Fault-tolerant processing in aerospace applications is the subject of intense research. The authors very correctly identify such environments as posing great challenges in the correct operation of digital systems that are subjected to radiation effects that can either cause circuit malfunction, via single event upsets (SEUs) and multiple event upsets (MEUs), or, even worse, lead to the destruction of the digital application-specific integrated circuit (ASIC).
The researchers have designed and implemented a low-complexity, system-on-a-chip processor architecture, which consists of an 8051-compatible microcontroller core along with a number of peripherals, including a controller area network (CAN) controller, a universal asynchronous receiver/transmitter (UART), and an Internet communications engine (ICE) module for software development. This architecture, known as SPECIES, makes use of multiple levels of fault-tolerant techniques, including triple modular redundancy (TMR), applied in the processor internal state (flop-based state), and error detection correction codes (EDACs), based on Hamming coding, which is applied in the internal memory of the system-on-a-chip (SoC).

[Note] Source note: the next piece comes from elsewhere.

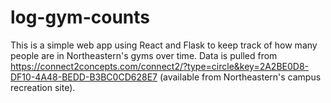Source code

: # log-gym-counts

This is a simple web app using React and Flask to keep track of how many people are in Northeastern's gyms over time.
Data is pulled from https://connect2concepts.com/connect2/?type=circle&key=2A2BE0D8-DF10-4A48-BEDD-B3BC0CD628E7 (available from Northeastern's campus recreation site).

The built-in self-test (BIST) infrastructure of the SoC is used to test not only the internal static random access memory (SRAM), but the banked external memory as well; it implements the Nair-Abraham-Thatte test, which can detect a large number of possible faults with moderate hardware cost. An interesting aspect in the use of the internal EDACs is the ability to correct internally stored data demonstrating single errors, or detect such data with multiple errors, thus giving an indication of the processor go/no-go status. Finally, the authors have prototyped the architecture in a field-programmable gate array (FPGA), and are using the system for code development.
Overall, this brief and extremely relevant contribution discusses a fault-tolerant SoC architecture for mission-critical systems (such as on-board computers on space vehicles). The paper does contribute to our understanding of digital techniques for harsh environments; however, I would have liked to see some performance data, perhaps from SEU-simulated fault-injection experiments.